What to do.
Can you continue the article on gene therapies for sickle cell disease, starting right after its last sentence?

Text under study.
========================================================================

SCD is an inherited blood disorder that affects approximately 100,000 people in the U.S. SCD is caused by a mutation in the oxygen-carrying protein hemoglobin found in red blood cells (RBC). The SCD mutation causes hemoglobin to be misshapen and become stuck in blood vessels, leading to organ damage. Until now, the only cure for some SCD patients has been a bone marrow transplant, which carries the risk of rejection by the recipient’s immune system. Additionally, it can be difficult to find suitable donors for patients.

CasgevyTM (exa-cel), was developed by Vertex Pharmaceuticals and CRISPR Therapeutics. CasgevyTM  is a first-in-class treatment, which uses the Nobel Prize winning CRISPR/Cas9 genome-editing system to edit the patient’s own autologous CD34+ hematopoietic stem cells (HSCs) ex vivo and then introducing the edited cells back into the patient’s body. We have discussed regulatory milestones for this therapy in the previous articles in this series. CasgevyTM is also conditionally granted marketing authorization in the United Kingdom and Bahrain for patients 12 years of age and older for whom stem cell transplantation is appropriate. CasgevyTM is also pending review with the European Medicines Agency (EMA) and the Saudi Food and Drug Agency.

LyfgeniaTM was developed by Bluebird Bio (“Bluebird”). Like CasgevyTM, LyfgeniaTM is indicated as a one time treatment for patients 12 years or older with SCD. While it is also an ex vivo therapy, LyfgeniaTM edits the genome of the patient’s own HSCs using a lentiviral vector as opposed to CRISPR/Cas9. This approval marks Bluebird’s third FDA approved ex vivo gene therapy using its lentiviral gene editing system.  Bluebird explained that it set the $3.1 million cost for LyfgeniaTM “in recognition of the value the therapy may deliver through robust and sustained clinical benefits and the estimated lifetime impact that reducing or eliminating VOEs may have on patients’ healthcare utilization, future earnings, and life opportunities.” 

Soon after these approvals, on December 11, 2023, Editas announced new safety and efficacy data in 17 patients treated with its gene editing medicine, EDIT-301, now known as renizgamglogene autogedtemcel (reni-cel), in the RUBY trial for SCD (n=11) and in the EdiTHAL trial for transfusion-dependent beta thalassemia (TDT) (n=6) in a  single-arm, open-label, multi-center Phase 1/2 study designed to assess the safety and efficacy of reni-cel in patients with severe sickle cell disease. All RUBY patients with ≥5 months follow-up have achieved a normal hemoglobin level and a fetal hemoglobin level of >40% and EDIT-301 was well-tolerated and demonstrated a safety profile consistent with myeloablative conditioning with busulfan and autologous hematopoietic stem cell transplant.

========================================================================

Entries supplied.
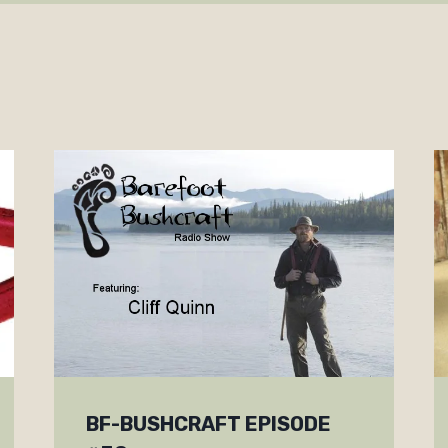
BF-BUSHCRAFT EPISODE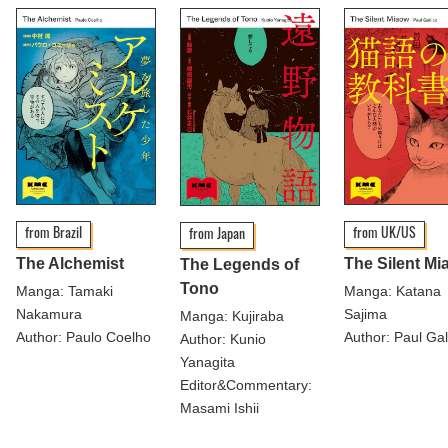
from Brazil
from UK/US
from Japan
The Alchemist
The Silent Mi
The Legends of
Tono
Manga: Tamaki
Manga: Katana
Nakamura
Sajima
Manga: Kujiraba
Author: Paulo Coelho
Author: Paul Gal
Author: Kunio
Yanagita
Editor&Commentary:
Masami Ishii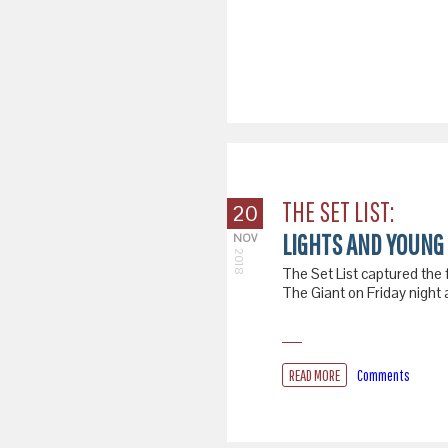
THE SET LIST:
20
LIGHTS AND YOUNG 
NOV
2018
The Set List captured the 
The Giant on Friday night
READ MORE
Comments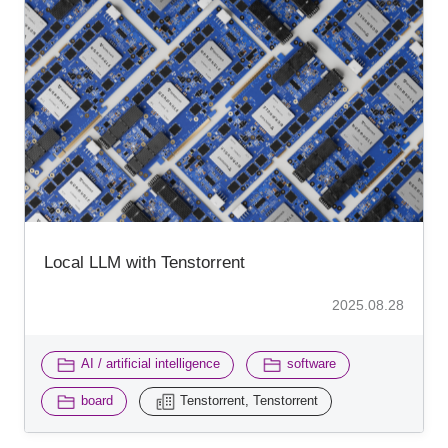
Local LLM with Tenstorrent
2025.08.28
​ ​
​ ​
AI / artificial intelligence
software
​ ​
board
Tenstorrent, Tenstorrent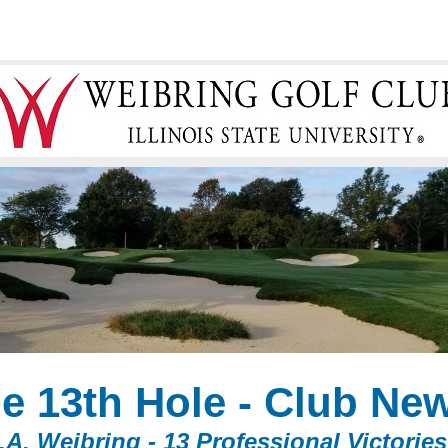
e 13th Hole -
Club Ne
.A. Weibring - 13 Professional Victories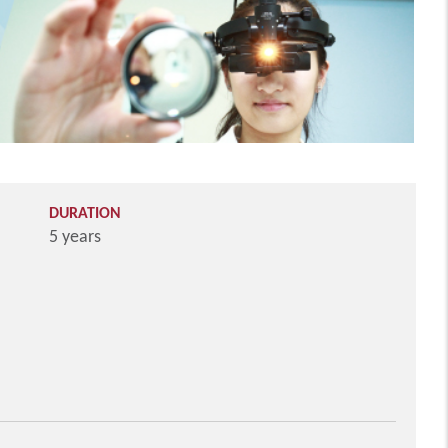
DURATION
5 years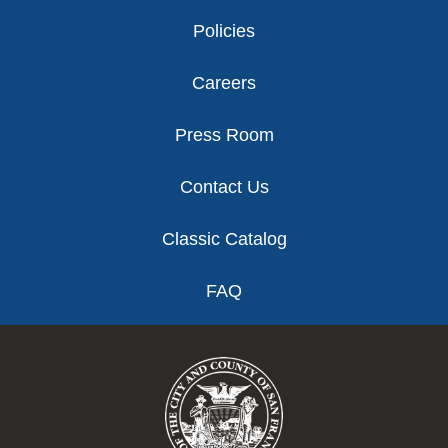
Policies
Careers
Press Room
Contact Us
Classic Catalog
FAQ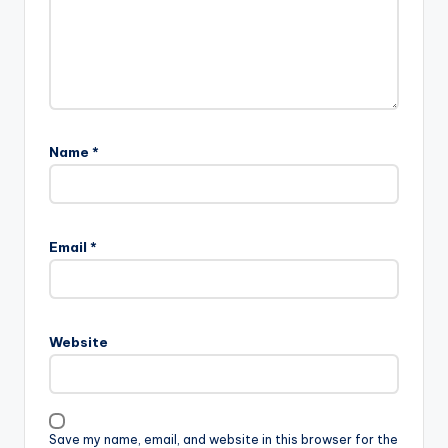
Name
*
Email
*
Website
Save my name, email, and website in this browser for the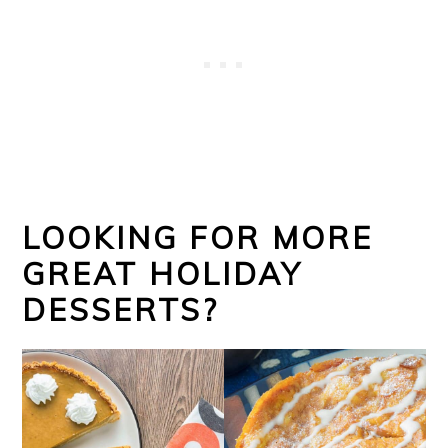
LOOKING FOR MORE
GREAT HOLIDAY
DESSERTS?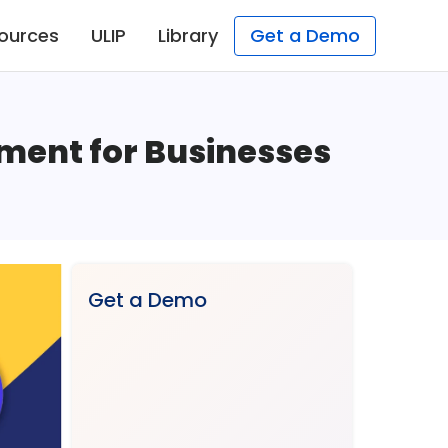
ources
ULIP
Library
Get a Demo
tment for Businesses
Get a Demo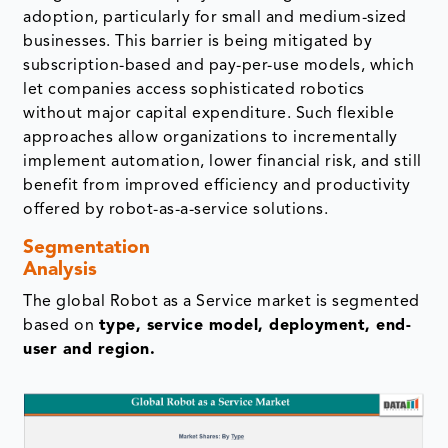
adoption, particularly for small and medium-sized
businesses. This barrier is being mitigated by
subscription-based and pay-per-use models, which
let companies access sophisticated robotics
without major capital expenditure. Such flexible
approaches allow organizations to incrementally
implement automation, lower financial risk, and still
benefit from improved efficiency and productivity
offered by robot-as-a-service solutions.
Segmentation
Analysis
The global Robot as a Service market is segmented
based on
type, service model, deployment, end-
user and region.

========================================================================

Exercise result.
And on December 13, 2023, Editas announced that it entered into a non-exclusive licensing agreement with Vertex for Editas’s Cas9 gene editing technology for ex vivo gene editing medicines targeting the BCL11A gene in the fields of sickle cell disease and beta thalassemia. CRISPR-Cas technology has been the subject of a series of lawsuits both at the Patent and Trademark Office (PTAB) and in U.S. Federal Courts between UC Berkeley and the Broad Institute. The Broad Institute, which was the winner of those patent disputes in the U.S., exclusively licenses certain CRISPR patents for making human medicines to Editas.  As part of this licensing agreement, Vertex will pay Editas $50 million upfront along with a series of annual payments ranging from $10 million to $40 million annually through 2034. Editas, in turn, will pay the Broad Institute and Harvard a mid-double digit percentage of payments received from Vertex.

These breakthrough gene therapies close out a triumphant 2023 for the gene editing field and lead into an exciting 2024 with more gene editing products in the pipeline.  Given the relatively large number of SCD patients compared to the rare disease indications of previously approved gene therapies, as well as the increasing number of competing manufacturers, the market is set to hit an inflection point as is the landscape for patent licensing and litigation activity.   

We will continue to monitor updates in this exciting area and provide updates as they become available.